Excerpted passage.
= = = = =

KUALA LUMPUR, Feb 9 – Seberang Jaya assemblyman Dr Afif Bahardin from Bersatu has criticised the government’s lack of political will in addressing the crisis in Malaysia’s public health care system.
In a TikTok video, the Penang state representative cited CodeBlue’s nationwide survey last month among 1,652 government health care professionals and workers, predominantly Ministry of Health (MOH) staff, that showed 95 per cent believe that the public health care system is in crisis and that 98 per cent are angry at their work situation.
CodeBlue’s poll – which included doctors across seniority, pharmacists, dentists, nurses, medical assistants, and other allied health care workers coming from every state and federal territory – also revealed that a whopping 73 per cent are thinking of quitting their jobs, while 52 per cent are willing to go on strike.
Dr Afif, who is also Bersatu Shah Alam deputy division chief, highlighted issues in the public health care system like staff shortages, staff being overworked and underpaid, as well as shortages in equipment in MOH health care facilities throughout the country.
“The Covid-19 pandemic has proven the dire need for health reform in the country. Yet, the PH (Pakatan Harapan)-BN (Barisan Nasional) government today, especially the health minister, still has yet to show serious efforts in resolving this issue,” Dr Afif said in his TikTok video.

= = = = =

Stored data entries.
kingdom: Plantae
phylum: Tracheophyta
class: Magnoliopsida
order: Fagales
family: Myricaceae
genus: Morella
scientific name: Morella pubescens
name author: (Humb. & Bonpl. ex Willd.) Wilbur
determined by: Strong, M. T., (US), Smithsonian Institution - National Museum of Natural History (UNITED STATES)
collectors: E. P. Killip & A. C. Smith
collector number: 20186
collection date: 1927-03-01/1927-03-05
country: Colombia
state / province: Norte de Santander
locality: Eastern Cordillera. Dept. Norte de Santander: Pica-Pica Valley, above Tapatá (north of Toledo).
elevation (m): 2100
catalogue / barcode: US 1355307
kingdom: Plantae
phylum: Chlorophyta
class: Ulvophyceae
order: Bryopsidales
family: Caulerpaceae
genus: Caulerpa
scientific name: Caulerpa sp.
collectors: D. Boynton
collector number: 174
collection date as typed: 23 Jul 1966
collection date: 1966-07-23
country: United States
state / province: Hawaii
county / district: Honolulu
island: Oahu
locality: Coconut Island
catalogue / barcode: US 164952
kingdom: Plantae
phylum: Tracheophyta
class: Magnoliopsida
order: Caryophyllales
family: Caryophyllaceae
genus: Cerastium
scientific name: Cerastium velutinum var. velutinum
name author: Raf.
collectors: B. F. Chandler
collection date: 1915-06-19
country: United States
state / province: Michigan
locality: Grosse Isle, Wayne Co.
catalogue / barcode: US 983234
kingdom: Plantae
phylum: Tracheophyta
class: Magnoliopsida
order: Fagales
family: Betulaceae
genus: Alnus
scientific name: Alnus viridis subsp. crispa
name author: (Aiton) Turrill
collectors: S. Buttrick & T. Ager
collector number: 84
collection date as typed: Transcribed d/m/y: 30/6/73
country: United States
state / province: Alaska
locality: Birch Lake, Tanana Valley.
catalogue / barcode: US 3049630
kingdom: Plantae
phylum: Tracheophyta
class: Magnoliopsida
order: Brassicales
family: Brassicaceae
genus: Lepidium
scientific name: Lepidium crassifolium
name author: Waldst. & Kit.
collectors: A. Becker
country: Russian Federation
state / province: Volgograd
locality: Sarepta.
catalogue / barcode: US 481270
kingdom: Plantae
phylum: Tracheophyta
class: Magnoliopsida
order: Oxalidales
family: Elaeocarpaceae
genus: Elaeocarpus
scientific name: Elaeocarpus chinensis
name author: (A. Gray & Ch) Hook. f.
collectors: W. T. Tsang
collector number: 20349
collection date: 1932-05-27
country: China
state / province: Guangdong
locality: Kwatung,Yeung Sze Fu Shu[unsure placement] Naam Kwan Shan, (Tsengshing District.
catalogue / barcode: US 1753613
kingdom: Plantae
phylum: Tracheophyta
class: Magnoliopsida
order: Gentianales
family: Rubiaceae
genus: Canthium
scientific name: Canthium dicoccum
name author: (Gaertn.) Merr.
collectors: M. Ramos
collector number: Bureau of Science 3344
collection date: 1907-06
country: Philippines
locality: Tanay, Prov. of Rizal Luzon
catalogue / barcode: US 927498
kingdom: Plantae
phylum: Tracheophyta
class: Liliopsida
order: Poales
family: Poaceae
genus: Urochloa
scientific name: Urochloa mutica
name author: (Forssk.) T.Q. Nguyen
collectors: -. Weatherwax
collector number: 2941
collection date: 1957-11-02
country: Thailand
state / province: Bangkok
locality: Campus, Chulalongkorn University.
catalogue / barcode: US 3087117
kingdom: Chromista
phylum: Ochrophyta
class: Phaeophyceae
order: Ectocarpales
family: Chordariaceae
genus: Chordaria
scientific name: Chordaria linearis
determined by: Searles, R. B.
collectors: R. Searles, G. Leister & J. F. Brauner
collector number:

= = = = =

Work to complete.
1) Do these statements agree with the news article, which appears above the entries? Answer yes or no for each and quote the deciding words. (a) The survey covered 1,652 government health care professionals and workers. (b) Dr Afif made his criticism in a newspaper column. (c) Dr Afif is the Bersatu Shah Alam division chief.
2) Could you write the next part of the news article, which appears above the entries, starting after its last sentence?

Results of the tasks.
1)
(a) Yes: "1,652 government health care professionals and workers"
(b) No: "In a TikTok video"
(c) No: "Bersatu Shah Alam deputy division chief"

2)
He pointed out that Health Minister Dr Zaliha Mustafa instead went to Oxford University recently to talk to Malaysian doctors working in the United Kingdom about the state and future of Malaysia’s health care system – a topic which she has yet to address with Malaysians living in Malaysia.
Dr Zaliha’s public communications after the publication of CodeBlue’s survey results did not acknowledge if she agreed with health care workers’ sentiments that the public health care system is in crisis.
Nor did the health minister address sentiments of deep anger and frustration among health care workers across professions, who feel seriously overworked and underpaid, that are driving most to consider leaving the government health service.
Last night, Dr Zaliha cancelled an interview with Melisa Idris, host of Astro Awani’s “Consider This”, an hour before the show, that was meant to talk about “policy prescriptions for a public health care system in crisis”. The health minister cited a “family emergency” for her last-minute cancellation.
In verbatim quotes, many respondents in CodeBlue’s survey complained about unrealistic key performance indicators (KPIs), such as a pharmacist working in an MOH hospital in Kuala Lumpur who criticised the value-added service (VAS) in pharmacy that burdens staff, due to the lack of additional staff to accompany the extra workload.
A medical officer working in an MOH hospital in Penang complained of working for more than 36 hours without sleep, forcing them to engage in the dangerous behaviour of micro-sleeping while driving home.
In an interview with CodeBlue, a specialist doctor working at a public hospital in Sabah pointed out that medical officers in Malaysia are paid just RM220 for a 24-hour on-call on a weekend, equivalent to only RM9 per hour, 118 per cent lower than the SG$480 rate in Singapore – without currency conversion. With currency conversion, Singapore’s on-call rate is 609 per cent higher than Malaysia.
Another CodeBlue survey respondent, a medical officer working in a government hospital in Selangor, claimed that some heads of department refuse to even approve certain passive on-call claims.